Ex 24:3-8
Heb 9:11-15
Mk 14:12-16, 22-26
Memories have flooded me this past week as I thought about the readings for Sunday June 14th. I kept seeing the various meal tables that I have sat at in my life. The memories ranged from our family meals to large family reunion gatherings. Others were of sitting alone in my apartment to the meals I have shared with friends. Finally my mind shifted from eating peanut butter and jelly sandwiches shared on a day hike to a lovely meal with several courses shared with friends who knew me at Divinity School. Not all of the gatherings are ones that I would want to repeat and others I would step back into in a flash.

The question that kept coming up for me was this, “How open is my table today?” The other day I sat next to a woman on the train who was very interesting, but had terrible body odor.

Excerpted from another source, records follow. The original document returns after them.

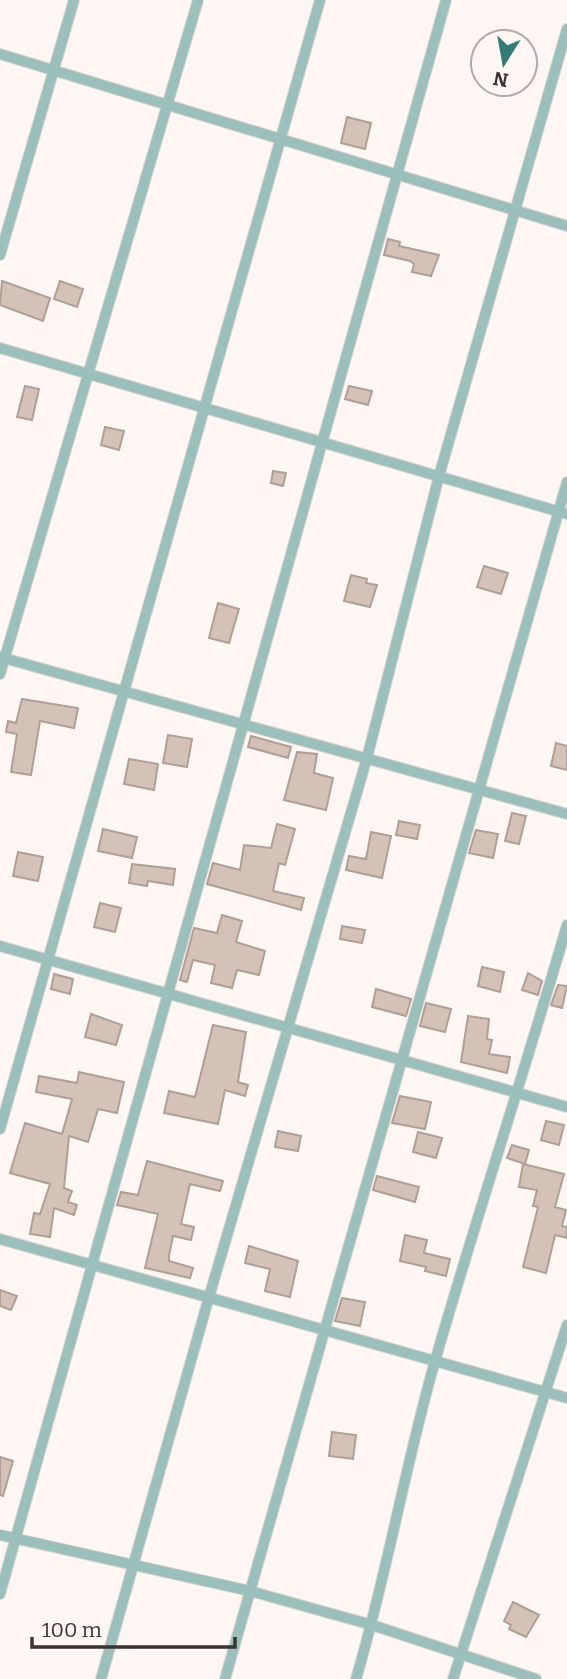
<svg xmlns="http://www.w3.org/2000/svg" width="567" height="1679" viewBox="0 0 567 1679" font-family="Bitter,serif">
  <rect width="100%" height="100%" fill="#fff7f3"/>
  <path fill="#d4c1b8" stroke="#b19f96" stroke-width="2" d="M347,117L371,123L365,149L341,143Z
    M388,239L400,242L399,246L439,255L431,276L412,272L414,264L410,261L384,255Z
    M2,281L50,298L43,321L0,305Z
    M60,281L83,289L77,307L54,299Z
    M25,386L39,389L32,420L17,417Z
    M349,386L372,391L368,405L345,399Z
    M105,427L124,431L119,450L101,445Z
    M273,471L286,473L283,486L271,483Z
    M484,566L508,573L501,594L477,587Z
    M351,575L367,579L366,583L377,585L370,607L344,601Z
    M218,603L239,609L229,643L209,638Z
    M22,699L78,708L74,728L40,721L31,775L11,772L17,734L6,732L8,721L16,723Z
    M168,735L192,739L187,767L163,763Z
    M251,736L291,747L288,758L248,747Z
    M556,743L567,746V770L551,766Z
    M297,752L317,754L314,773L333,778L326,810L284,800Z
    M129,759L158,764L154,790L124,784Z
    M512,813L526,816L519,844L505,841Z
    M399,821L420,825L417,839L396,835Z
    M277,824L295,829L285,865L279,863L273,891L304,898L301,910L207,884L213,863L240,870L244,845L271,848Z
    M103,829L137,837L132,858L98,851Z
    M476,830L498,834L493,858L469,853Z
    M371,832L391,836L382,878L346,870L349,856L366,859Z
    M18,852L43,857L38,881L13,876Z
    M132,864L175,869L173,885L148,881L147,886L129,883Z
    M100,903L121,908L115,932L94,927Z
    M222,915L242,921L236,942L265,951L259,975L237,970L232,988L211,983L215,965L193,960L187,982L180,980L194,928L217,933Z
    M342,926L365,930L362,943L340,939Z
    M482,967L504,972L500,992L478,986Z
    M528,973L542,981L538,995L522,990Z
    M54,974L73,979L70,994L51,989Z
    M558,985L567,986L562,1008L551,1005Z
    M376,989L411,999L406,1016L372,1007Z
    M426,1003L451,1009L445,1032L420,1026Z
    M91,1014L122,1025L116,1045L85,1037Z
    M468,1016L489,1019L487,1039L492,1040L489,1054L510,1057L507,1073L461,1062Z
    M213,1025L246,1032L238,1082L248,1085L245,1096L225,1090L218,1124L164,1113L169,1091L195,1097Z
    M79,1072L124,1082L117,1113L98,1109L88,1142L69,1136L64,1188L72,1191L68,1202L77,1205L74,1215L54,1208L50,1237L30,1234L34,1213L40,1214L50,1184L10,1173L25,1123L62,1134L72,1099L36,1092L39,1076L77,1083Z
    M400,1096L431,1102L425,1129L392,1123Z
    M546,1121L564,1125L559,1145L541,1140Z
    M278,1131L301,1136L298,1151L275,1147Z
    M418,1132L442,1138L436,1158L413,1152Z
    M512,1145L529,1150L525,1164L507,1158Z
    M147,1161L223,1181L220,1191L190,1184L181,1224L194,1227L191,1240L173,1236L169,1256V1261L193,1268L190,1278L145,1268L158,1214L117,1205L121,1192L138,1195Z
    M523,1164L564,1174L555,1207L566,1210L562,1226L567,1227V1238L555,1235L546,1273L523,1267L538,1207L533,1206L537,1190L519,1187Z
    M377,1176L419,1187L415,1202L373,1190Z
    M405,1235L427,1240L424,1253L450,1259L446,1276L425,1271L426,1267L400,1261Z
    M249,1246L298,1261L290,1297L265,1291L270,1269L245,1263Z
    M0,1290L17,1296L11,1310L0,1306Z
    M342,1298L365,1302L360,1326L335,1321Z
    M332,1432L356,1435L353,1459L329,1456Z
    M0,1457L13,1461L3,1496L0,1495Z
    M513,1602L539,1615L526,1637L509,1629L511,1625L504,1621Z"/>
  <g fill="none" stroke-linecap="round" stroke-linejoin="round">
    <defs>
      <path id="street" d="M0,54L567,226
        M0,255L74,0
        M0,348L567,514
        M0,657L567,814
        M0,674L198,0
        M0,946L567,1107
        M0,1129L320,0
        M0,1239L567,1398
        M0,1535L250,1591L372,1625L536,1679
        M0,1594L446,0
        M101,1679L209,1297L367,758L439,476L567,29
        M225,1679L567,482
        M356,1679C387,1574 405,1466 435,1361C477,1215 525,1071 567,925
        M453,1679L567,1325"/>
    </defs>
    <use href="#street" stroke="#dcd4d0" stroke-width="12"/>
    <use href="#street" stroke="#9bc0bb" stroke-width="10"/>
  </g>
  <g transform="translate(504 63) rotate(191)"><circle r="33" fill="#fff7f3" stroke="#b1a9a5" stroke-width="2"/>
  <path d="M0-5L12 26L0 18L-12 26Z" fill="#337b74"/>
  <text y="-10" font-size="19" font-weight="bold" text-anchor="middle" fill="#3b3330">N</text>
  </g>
  <path d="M32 1637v10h203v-10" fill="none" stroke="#3b3330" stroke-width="3.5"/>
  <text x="42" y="1637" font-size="21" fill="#3b3330" stroke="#fff7f3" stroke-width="5" paint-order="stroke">100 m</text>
</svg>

I had a really tough time being focused on what she said instead of her hard earned perspiration which resulted from her being a mail woman. In the hallway at the hospital I met a young man wanting free food tickets even though his family had just brought in supper from McDonalds. I was reluctant to trust his need for food tickets for the morning.

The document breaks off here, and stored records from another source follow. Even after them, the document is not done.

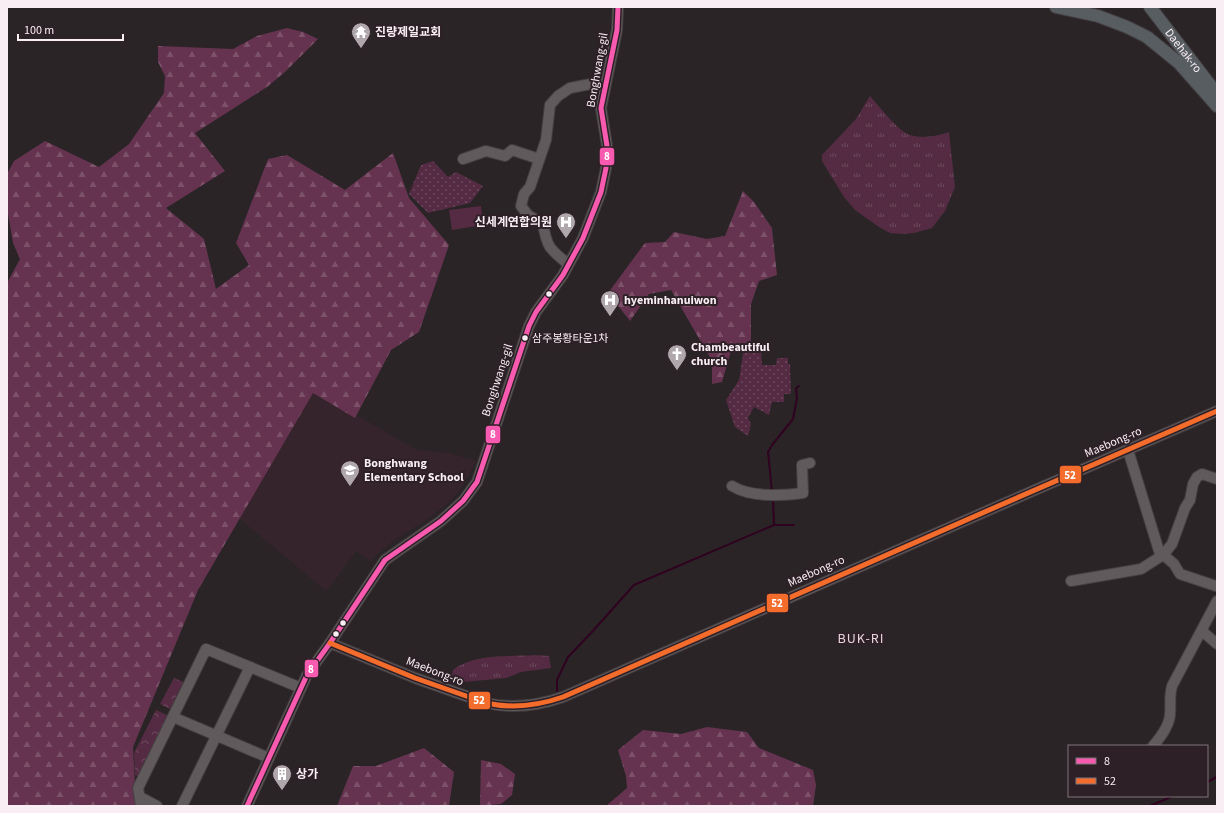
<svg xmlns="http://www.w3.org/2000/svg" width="1224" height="813" font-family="'Source Sans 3','Noto Sans KR',sans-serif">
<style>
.built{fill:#36242d}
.grass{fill:url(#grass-tufts)}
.forest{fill:url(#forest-firs)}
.park{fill:url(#park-crowns)}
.garden{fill:url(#garden-dots)}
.pitch{fill:#542b42}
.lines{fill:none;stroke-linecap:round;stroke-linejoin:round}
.stream{stroke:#2f031f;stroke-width:2}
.minor-casing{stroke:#443f41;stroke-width:12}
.major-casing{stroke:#443f41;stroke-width:14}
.minor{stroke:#605a5d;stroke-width:10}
.major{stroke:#575d60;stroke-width:12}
.bus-1-casing{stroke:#2e2027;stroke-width:8}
.bus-2-casing{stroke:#2e2027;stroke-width:8}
.bus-1{stroke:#f75aaf;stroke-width:5}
.bus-2{stroke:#f36c2b;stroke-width:5}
.bus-dot{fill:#f8eef3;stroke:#2e2027;stroke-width:1.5}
.labels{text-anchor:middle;stroke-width:4;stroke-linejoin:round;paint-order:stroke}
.bus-label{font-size:11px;fill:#f8eef3;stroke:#2e2027;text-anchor:start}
.poi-label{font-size:12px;font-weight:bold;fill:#f8eef3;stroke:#2e2027;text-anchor:start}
.street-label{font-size:12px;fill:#f8eef3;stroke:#2e2027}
.quarter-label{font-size:14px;letter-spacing:1px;fill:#e7d4dd;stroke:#2e2027}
.line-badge{stroke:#2e2027;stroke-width:1.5}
.badge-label{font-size:11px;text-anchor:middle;font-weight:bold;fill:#fff}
</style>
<defs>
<pattern id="grass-tufts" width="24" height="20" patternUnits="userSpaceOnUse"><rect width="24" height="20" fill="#542b42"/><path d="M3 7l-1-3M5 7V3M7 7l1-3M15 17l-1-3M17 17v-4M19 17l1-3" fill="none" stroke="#6d4a5e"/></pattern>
<pattern id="forest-firs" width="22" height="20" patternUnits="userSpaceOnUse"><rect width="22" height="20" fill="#65334f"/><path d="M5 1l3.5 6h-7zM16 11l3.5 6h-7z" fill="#7c5169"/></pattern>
<pattern id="park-crowns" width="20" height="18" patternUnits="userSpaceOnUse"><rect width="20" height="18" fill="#542b42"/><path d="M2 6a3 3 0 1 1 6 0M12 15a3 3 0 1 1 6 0" fill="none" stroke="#6d4a5e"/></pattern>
<pattern id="garden-dots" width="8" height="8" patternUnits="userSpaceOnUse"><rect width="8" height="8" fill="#542b42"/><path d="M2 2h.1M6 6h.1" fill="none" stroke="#6d4a5e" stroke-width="1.8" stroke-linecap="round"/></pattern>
</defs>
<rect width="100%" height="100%" fill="#2a2427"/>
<path class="built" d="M306 386 417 450 449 453 476 461 461 489 448 503 429 518 394 540 370 561 356 551 330 587 325 590 235 515Z"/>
<g class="grass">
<path d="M870 96C879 106 898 131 910 135 923 139 937 136 949 132L955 187 945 211 932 228 914 233 903 234 890 233 879 227 855 210 844 197 822 161V155L856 119Z"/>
<path d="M535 655 549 656 551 668 521 672 506 678 453 683 451 679 453 670C474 653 509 657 535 655Z"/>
</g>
<g class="forest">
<path d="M287 28 303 32 318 39 286 71 267 87 195 133 225 171 166 208 204 239 216 289 249 265 236 243 268 159 287 155 345 190 393 153 409 198 449 245 419 332 391 350 355 418 313 393 198 590 133 747 136 806H7V283L20 259 13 243 7 208V174L14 161 45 141 99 167 129 144 164 93 165 76 158 62V46L233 49 257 36Z"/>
<path d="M743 191 754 202 772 228 777 275 759 281 751 304V341L731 351 722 382 712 384V361L671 290 649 294 630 321 608 293 645 243 665 242 674 232 707 239 725 236Z"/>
<path d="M707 727 747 732 759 748 813 770 816 785 813 806H606L627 788 626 776 618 750 643 730 681 734Z"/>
<path d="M424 748 454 772 449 806H337L353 766H376Z"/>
<path d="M481 760 501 764 515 774 512 795 501 804 480 806Z"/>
</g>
<g class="park">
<path d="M174 678 186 683 172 710 160 704Z"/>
<path d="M156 710 169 716 140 777 135 775 134 753Z"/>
</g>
<g class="garden">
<path d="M433 161 448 177 456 172 483 186 470 203 428 213 409 194 421 165Z"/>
<path d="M744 348 761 350 762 365H776L777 358H788V364H790L791 394H784V402H772L769 415 754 407 748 418 751 424 748 436 735 427 726 400 739 380Z"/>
</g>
<path class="pitch" d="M481 206 483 225 452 230 449 210Z"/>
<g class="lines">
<g class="stream">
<path d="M772 492 768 452 772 445 793 419 797 398 796 388 799 386"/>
<path d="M773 498 774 525"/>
<path d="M557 691V680L568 657 591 633 634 585 774 525H794"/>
<path d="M1207 782 1217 777"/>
<path d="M1150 806 1173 796"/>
</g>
<defs>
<g id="minor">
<path d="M463 159 486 151 505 156 512 150 539 159"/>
<path d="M568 264C550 249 547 248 543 224L528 215 521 206 524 194 530 187 546 140 550 105 558 96 570 88 606 81"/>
<path d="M1128 450 1159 551 1174 564 1180 574 1216 586"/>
<path d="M732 486C750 497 781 496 803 493L802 465 810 463"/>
<path d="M1071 581 1141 569 1163 555 1172 544 1185 508 1190 500 1193 484 1197 477 1202 474 1217 479"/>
<path d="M1202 631 1217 644"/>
<path d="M330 643 415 678 486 703C513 709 537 706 563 697L996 507 1217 411"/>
<path d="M173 717 269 758"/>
<path d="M1153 746C1160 738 1169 726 1170 715 1171 704 1169 697 1172 686L1217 601"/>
<path d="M140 797 157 806"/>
<path d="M141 806 138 788 206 649 301 688"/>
<path d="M182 806 250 667"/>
<path d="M247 806 307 675 330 643 385 560 441 521 463 501 477 482 529 326 536 312 563 275 583 238 601 192 606 168 607 156V146L601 108 617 30 618 7"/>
</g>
<g id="major">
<path d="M1056 7 1098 16 1127 27 1147 37 1179 63 1217 106"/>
<path id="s1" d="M1150 7 1217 94"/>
</g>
</defs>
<use href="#minor" class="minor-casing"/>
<use href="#major" class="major-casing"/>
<use href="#minor" class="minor"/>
<use href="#major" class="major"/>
<defs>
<path id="bus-1" d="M247 806 307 675 330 643 385 560 441 521 463 501 477 482 529 326 536 312 563 275 583 238 601 192 606 168 607 156V146L601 108 617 30 618 7"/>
<path id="bus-2" d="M330 643 415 678 486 703C513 709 537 706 563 697L996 507 1217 411"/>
</defs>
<use href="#bus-1" class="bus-1-casing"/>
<use href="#bus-2" class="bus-2-casing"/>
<use href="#bus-1" class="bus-1"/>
<use href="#bus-2" class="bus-2"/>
</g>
<defs>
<symbol id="temple-pin" viewBox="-11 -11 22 30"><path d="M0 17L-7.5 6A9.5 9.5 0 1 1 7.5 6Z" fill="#b0a7ac" stroke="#2e2027"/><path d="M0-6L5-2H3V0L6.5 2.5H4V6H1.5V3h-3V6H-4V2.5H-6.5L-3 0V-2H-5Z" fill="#fff"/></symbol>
<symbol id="hospital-pin" viewBox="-11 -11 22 30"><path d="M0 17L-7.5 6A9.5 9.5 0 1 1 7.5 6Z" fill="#b0a7ac" stroke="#2e2027"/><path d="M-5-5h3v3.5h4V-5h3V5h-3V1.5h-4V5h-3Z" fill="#fff"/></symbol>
<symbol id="church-pin" viewBox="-11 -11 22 30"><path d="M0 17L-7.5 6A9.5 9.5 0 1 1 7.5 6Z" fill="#b0a7ac" stroke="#2e2027"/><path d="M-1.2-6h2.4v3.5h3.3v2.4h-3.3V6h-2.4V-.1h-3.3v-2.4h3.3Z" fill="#fff"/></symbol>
<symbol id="school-pin" viewBox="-11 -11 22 30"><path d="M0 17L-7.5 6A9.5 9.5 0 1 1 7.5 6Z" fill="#b0a7ac" stroke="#2e2027"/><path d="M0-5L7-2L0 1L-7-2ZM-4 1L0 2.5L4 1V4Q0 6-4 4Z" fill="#fff"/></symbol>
<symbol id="building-pin" viewBox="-11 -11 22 30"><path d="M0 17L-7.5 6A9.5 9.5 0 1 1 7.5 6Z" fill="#b0a7ac" stroke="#2e2027"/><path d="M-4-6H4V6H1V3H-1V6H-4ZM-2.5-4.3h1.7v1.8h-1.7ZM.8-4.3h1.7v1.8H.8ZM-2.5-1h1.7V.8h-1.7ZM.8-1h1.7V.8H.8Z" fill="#fff"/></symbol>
</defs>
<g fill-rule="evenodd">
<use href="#temple-pin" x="350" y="21" width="22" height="30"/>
<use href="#hospital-pin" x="555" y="211" width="22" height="30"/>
<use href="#hospital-pin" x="599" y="289" width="22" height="30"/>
<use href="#church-pin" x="666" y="343" width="22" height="30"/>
<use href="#school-pin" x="339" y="459" width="22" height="30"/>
<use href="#building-pin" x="271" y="763" width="22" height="30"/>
</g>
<g class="bus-dot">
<circle cx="549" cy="294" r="3.5"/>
<circle cx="525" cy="338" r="3.5"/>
<circle cx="343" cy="623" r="3.5"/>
<circle cx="336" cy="634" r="3.5"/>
</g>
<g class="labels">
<g class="bus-label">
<text x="532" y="342">삼주봉황타운1차</text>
</g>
<g class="poi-label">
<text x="375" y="36">진량제일교회</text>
<text x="552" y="226" text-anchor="end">신세계연합의원</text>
<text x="624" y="304">hyeminhanuiwon</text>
<text x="691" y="351">Chambeautiful<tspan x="691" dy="14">church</tspan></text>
<text x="364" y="467">Bonghwang<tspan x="364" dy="14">Elementary School</tspan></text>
<text x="296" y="778">상가</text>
</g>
<g class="street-label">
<text dy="4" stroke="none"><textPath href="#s1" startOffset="55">Daehak-ro</textPath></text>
<text transform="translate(597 70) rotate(-80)" y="4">Bonghwang-gil</text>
<text transform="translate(497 380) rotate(-72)" y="4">Bonghwang-gil</text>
<text transform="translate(1113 442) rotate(-23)" y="4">Maebong-ro</text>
<text transform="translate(816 571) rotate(-24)" y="4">Maebong-ro</text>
<text transform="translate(435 671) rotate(21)" y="4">Maebong-ro</text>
</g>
<g class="quarter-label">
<text x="861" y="643">BUK-RI</text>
</g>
</g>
<g class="line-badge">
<rect x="599" y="147" width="16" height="19" rx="4" fill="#f75aaf"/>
<rect x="485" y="425" width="16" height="19" rx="4" fill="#f75aaf"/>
<rect x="1059" y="465" width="23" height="19" rx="4" fill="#f36c2b"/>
<rect x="766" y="593" width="23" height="20" rx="4" fill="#f36c2b"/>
<rect x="304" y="659" width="15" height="19" rx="4" fill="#f75aaf"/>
<rect x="468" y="691" width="23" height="19" rx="4" fill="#f36c2b"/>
</g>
<g class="badge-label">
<text x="607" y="160">8</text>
<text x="493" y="438">8</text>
<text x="1070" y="479">52</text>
<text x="777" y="607">52</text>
<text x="311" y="673">8</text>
<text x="479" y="704">52</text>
</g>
<rect width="1224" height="813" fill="none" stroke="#f8eef3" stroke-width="16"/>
<rect x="1068" y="745" width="140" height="52" fill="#2e2027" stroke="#7f7279"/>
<rect x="1076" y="758" width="20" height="6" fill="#f75aaf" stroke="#7f7279"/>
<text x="1104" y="765" font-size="12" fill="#f8eef3">8</text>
<rect x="1076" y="778" width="20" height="6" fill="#f36c2b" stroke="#7f7279"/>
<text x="1104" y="785" font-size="12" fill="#f8eef3">52</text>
<path d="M18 34v6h105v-6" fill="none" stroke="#f8eef3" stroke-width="2"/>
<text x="24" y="34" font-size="12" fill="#f8eef3" stroke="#2e2027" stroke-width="3" paint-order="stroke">100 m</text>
</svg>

In the gospel reading for the 14th of June, Jesus sends his disciples out to get the room ready for the meal. The famous painting always shows only the 12 disciples and yet I wonder who else was there? Did Jesus invite everyone who came to the meal or where there folks who heard that Jesus was hosting a Seder meal for Passover and they decided to come? I know that the disciples were not always crazy about the folks with whom Jesus would get involved i.e. the little children, the blind and the lame, the women and the Gentiles. How open were they to special meal?

I want to open myself to the bigness of what Jesus modeled and yet I am sometimes so grateful for the humanness of His followers. I am glad that we celebrate special feasts that lift up Jesus’ generosity and love for His disciples. As they give me hope that I can, with God’s grace, share with others that Sacred Meal that fills my hunger and quenches my thirst. This change may start with one invitation carefully given at a time, but in time it may happen from with ease from a place of abundance and trust.